Advantages and Disadvantages
Regulation A+ (Reg A+) is a U.S. securities exemption that allows companies to raise capital from the general public, including non-accredited investors. It is structured as a two-tiered offering with distinct advantages and regulatory trade-offs.
Access to Public Capital
The primary advantage of Regulation A+ is its ability to democratize investment. Unlike private placements (Reg D), it allows companies to raise funds from non-accredited investors—the general public—without requiring them to be wealthy or sophisticated. This creates a broader, more diverse investor base and can be a powerful tool for community-driven projects, including certain token offerings.
Reduced Regulatory Burden
Compared to a full IPO, Reg A+ offers a streamlined path to a public offering. It involves less extensive disclosure requirements, lower ongoing reporting obligations, and avoids the need for registration with national exchanges. The process is overseen by the SEC but is designed to be faster and less costly, particularly for Tier 1 offerings (up to $20 million).
Liquidity for Investors
Securities sold under Reg A+ are not restricted securities. This means investors can freely resell their shares or tokens immediately after the offering, providing a significant liquidity advantage over traditional private market investments, which typically have long lock-up periods. This feature is particularly attractive for secondary market trading.
Cost and Complexity
Despite being simpler than an IPO, a Reg A+ offering remains a complex and expensive legal process. Key disadvantages include:
- High upfront costs for legal, accounting, and filing fees.
- Requirement to create and qualify an offering circular (similar to a prospectus) with the SEC.
- Ongoing reporting obligations (e.g., annual and semi-annual reports) that incur continuous administrative expense.
State-Level Compliance (Blue Sky)
For Tier 1 offerings (up to $20M), securities must still be registered or qualified in each state where they are sold, subjecting issuers to state securities laws ("Blue Sky" laws). This can add significant complexity and cost. Tier 2 offerings (up to $75M) are preempted from state review, but carry stricter financial disclosure and investor limits.
Investor Limitations in Tier 2
While Tier 2 offerings can raise more capital and bypass state laws, they impose specific limits on non-accredited investors. Individual, non-accredited investors cannot invest more than:
- 10% of their annual income or
- 10% of their net worth (whichever is greater). This rule is designed for investor protection but can limit the amount of capital raised from the general public.
Frequently Asked Questions (FAQ)
Regulation A+ (Reg A+) is a securities exemption that allows private companies to raise capital from the general public. These FAQs clarify its structure, requirements, and application in the digital asset space.

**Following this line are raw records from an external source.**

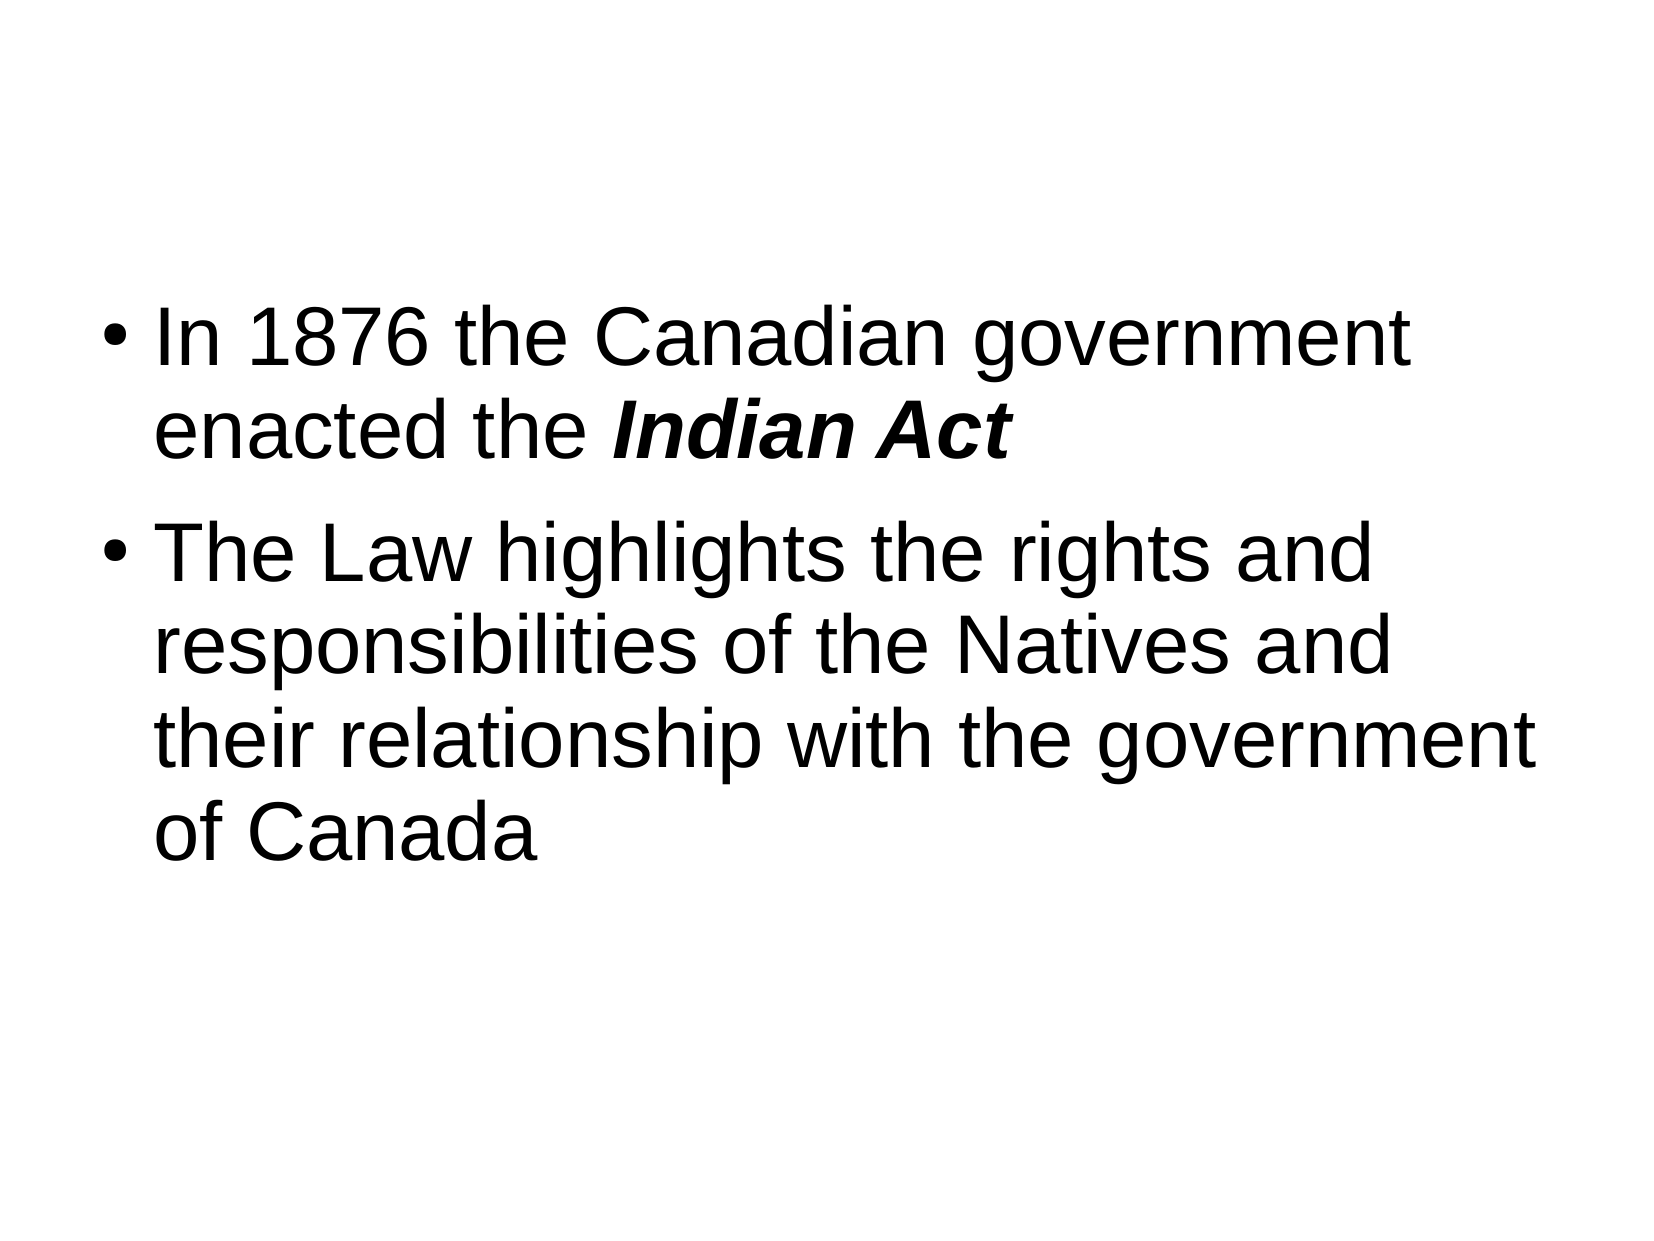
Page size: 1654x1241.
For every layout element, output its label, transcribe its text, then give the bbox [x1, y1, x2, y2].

list In 1876 the Canadian government enacted the Indian Act The Law highlights the rights and responsibilities of the Natives and their relationship with the government of Canada [82, 290, 1571, 1010]
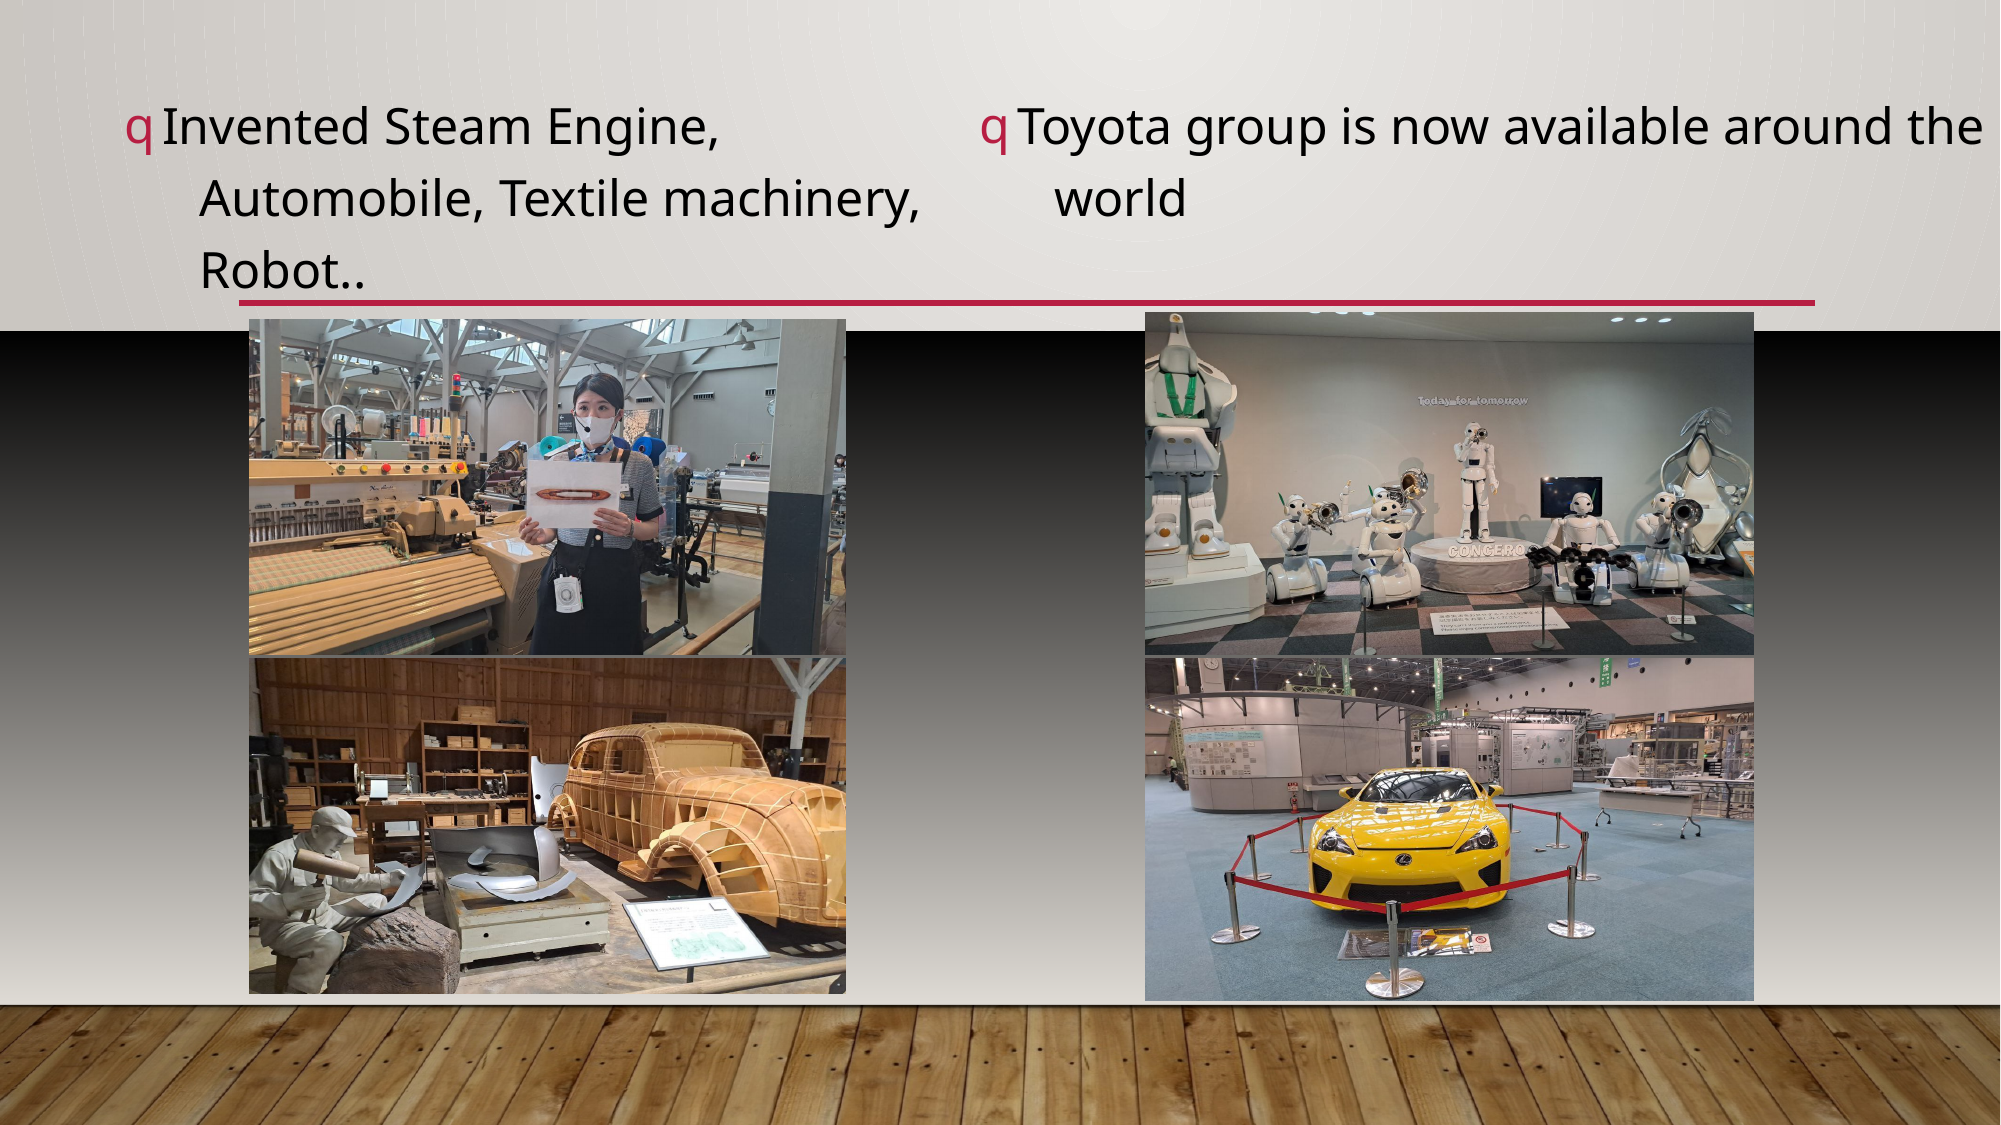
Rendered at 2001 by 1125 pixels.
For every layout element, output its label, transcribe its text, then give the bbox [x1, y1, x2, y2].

list Toyota group is now available around the world [964, 75, 2000, 642]
picture [1145, 658, 1754, 1001]
picture [249, 658, 846, 994]
text_box Invented Steam Engine, Automobile, Textile machinery, Robot.. [109, 75, 952, 642]
picture [1145, 312, 1754, 655]
picture [249, 642, 846, 655]
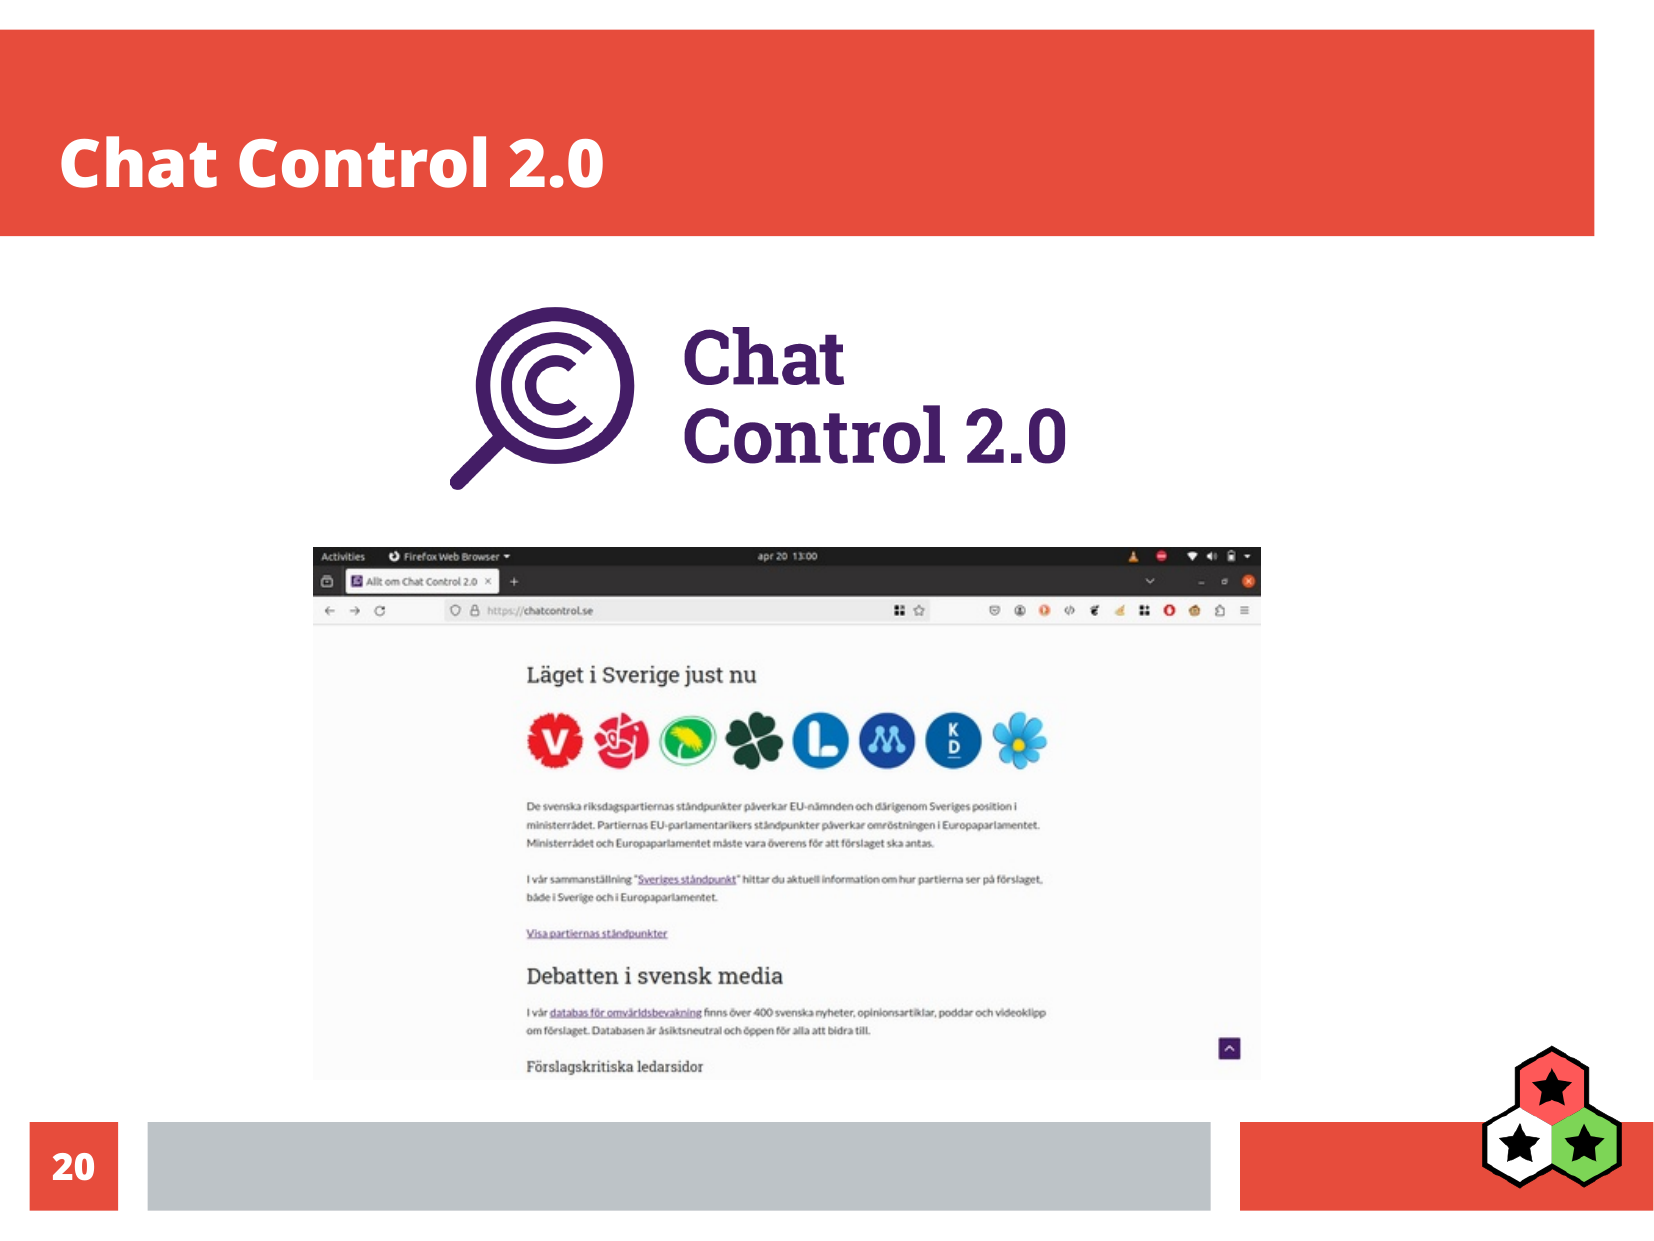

Regulation A+ (Reg A+) is an exemption from SEC registration that allows private companies to offer and sell securities to the general public, not just accredited investors. It works by creating a two-tiered system: Tier 1 for offerings up to $20 million in a 12-month period, and Tier 2 for offerings up to $75 million. Issuers must file an offering statement (Form 1-A) with the SEC, which includes an offering circular with detailed business and financial disclosures. Once qualified by the SEC, the securities can be sold to any investor, though Tier 2 imposes investment limits on non-accredited investors. This mechanism provides a public fundraising path with more streamlined disclosure than a full IPO.